Growing up in Cambridge, Ontario, Dr. Doug Kavanagh (BSE ’06) always had a sense of where his future might lead. Long before he arrived at the University of Waterloo as part of the inaugural software engineering cohort, he was already imagining how he might one day follow in the footsteps of his parents, health-tech entrepreneurs who built a company from the ground up.

“I grew up watching both my parents build a company from scratch, which sparked my interest in using technology to improve health care,” says Kavanagh, now the co-founder and medical director of OceanMD. “My dad was a family physician, a programmer and a devoted father. Seeing him balance those roles made a deep impression on me. He showed me that it was possible to care for patients while also creating the tools that support modern health care. He was the one who first taught me how to code in C. I shared his passion right away, eventually writing my first video game in high school. Software engineering at Waterloo was a dream education for me.”

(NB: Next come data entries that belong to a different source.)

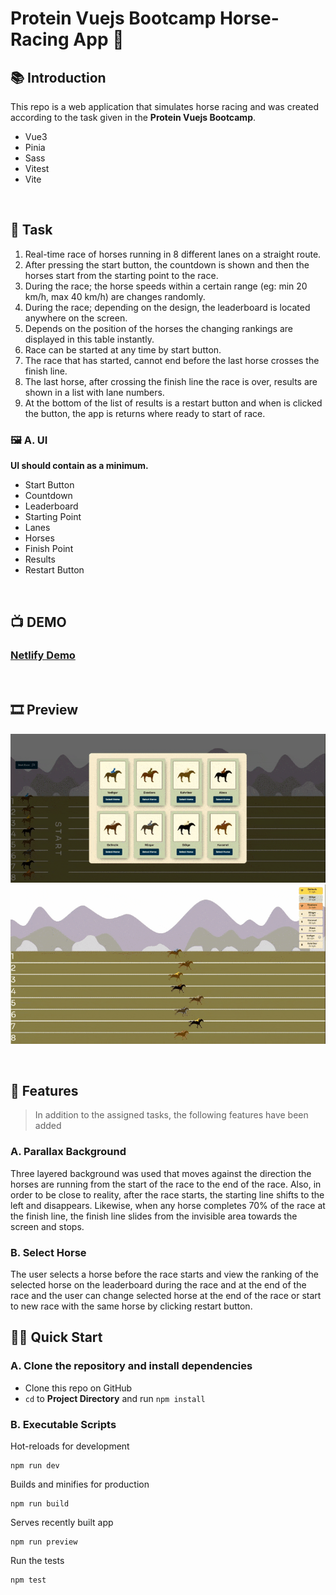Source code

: # **Protein Vuejs Bootcamp Horse-Racing App** :racehorse:


## :books: **Introduction** 


This repo is a web application that simulates horse racing and was created according to the task given in the **Protein Vuejs Bootcamp**.

- Vue3
- Pinia
- Sass
- Vitest
- Vite

<br>

## :briefcase: **Task**


1. Real-time race of horses running in 8 different lanes on a straight route.
2. After pressing the start button, the countdown is shown and then the horses start from the starting point to the race.
3. During the race; the horse speeds within a certain range (eg: min 20 km/h, max 40 km/h) are
changes randomly.
4. During the race;
depending on the design, the leaderboard is located anywhere on the screen.
5. Depends on the position of the horses the changing rankings are displayed in this table instantly.
6. Race can be started at any time by start button.
7. The race that has started, cannot end before the last horse crosses the finish line.
8. The last horse, after crossing the finish line the race is over, results are shown in a list with lane numbers.
9. At the bottom of the list of results is a restart button and when is clicked the button, the app is returns where ready to start of race.

### :framed_picture: **A. UI**


**UI should contain as a minimum.**
* Start Button
* Countdown
* Leaderboard
* Starting Point
* Lanes
* Horses
* Finish Point
* Results
* Restart Button

<br>

## :tv: **DEMO**

### [Netlify Demo](https://horse-racing-vue.netlify.app/)

<br>

## :film_strip: **Preview**

![Race Start Video](/src//assets/readme-img/gif-1.gif "Gif-1")
![Race Finish Video](/src//assets/readme-img/gif-2.gif "Gif-2")

<br>

## :bookmark_tabs: **Features**
> In addition to the assigned tasks, the following features have been added 
### **A. Parallax Background**
 Three layered background was used that moves against the direction the horses are running from the start of the race to the end of the race. Also, in order to be close to reality, after the race starts, the starting line shifts to the left and disappears. Likewise, when any horse completes 70% of the race at the finish line, the finish line slides from the invisible area towards the screen and stops.

### **B. Select Horse**
The user selects a horse before the race starts and view the ranking of the selected horse on the leaderboard during the race and at the end of the race and the user can change selected horse at the end of the race or start to new race with the same horse by clicking restart button.

## :running_man: **Quick Start**

### **A. Clone the repository and install dependencies**

* Clone this repo on GitHub
* `cd` to **Project Directory** and run `npm install`

### **B. Executable Scripts**
 Hot-reloads for development

```
npm run dev
```

Builds and minifies for production

```
npm run build
```

Serves recently built app

```
npm run preview
```

Run the tests

```
npm test
```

Doug and James Kavanagh during a tour of Velocity

Drs. Doug and James Kavanagh pictured during a tour of Velocity (also pictured are Dr. Fok-Han Leung and Eli Clarke)

After completing his degree at Waterloo, Kavanagh pursued medicine. This path allowed him to bridge two worlds he cared about deeply: technology and patient care.

Before his parents sold their company, PS Suite, to TELUS Health in 2013, Kavanagh and many of his classmates gained early exposure to digital health as co-op students at the family business.

“Working as a co-op student for an electronic medical records (EMR) company showed me how much practical, well-designed technology can help patients and clinicians,” he recalls. “Those experiences drew me into medicine because I wanted to understand the clinical side well enough to build tools that truly support the people delivering care.”

Although health care is often associated with cutting-edge innovation, Kavanagh saw firsthand that many family practices still wrestled with outdated systems and heavy administrative burdens. He believed technology could do far more to make everyday clinical work easier and to help patients connect with care.

OceanMD delegation visit a UWaterloo robotics lab. Doug Kavanagh shakes the hand of Lisa Aultman-Hall

Today, Kavanagh is both a practicing physician and co-founder of OceanMD, a cloud-native health technology platform trusted by more than 50,000 health-care professionals across 6,000 clinics and hospitals in Canada.

OceanMD facilitates more than 4 million patient engagements every month and processes 2 million eReferrals annually, helping modernize clinical workflows and improve the way patients move through the health-care system.

The company remains a family venture, with his brother Jeff serving as CEO and co-founder. Victoria Badgley and Greg Taylor (BMath ’92) are also co-founders and leaders at the company.

Throughout his journey, Kavanagh says that Waterloo has remained a defining anchor.

“Waterloo’s engineering and co-op program was a humbling and formative experience,” he says. “Serving real clients while keeping up with my studies pushed me to aim higher and build solutions that worked in the real world. The habits I developed stayed with me through medical training and into entrepreneurship.”

Kavanagh sees both PS Suite and OceanMD as Waterloo success stories. “Waterloo talent has been part of our companies from the start. Many classmates I worked with in co-op later became key contributors at PS Suite and OceanMD. That shared mindset of curiosity and practical problem-solving helped shape our culture.”

OceanMD delegation cross the fifth level walkway within the Pearl Sullivan Building

In 2021, OceanMD was acquired by WELL Health Technologies, marking another milestone in the family’s longstanding commitment to improving health care through technology.

“I am grateful for the lessons I gained from watching my parents build a health-tech company and for the co-op and academic experiences that shaped my time at Waterloo,” Kavanagh says. “Together, they set me on a path where I can contribute as both a physician and a builder of tools that help improve care.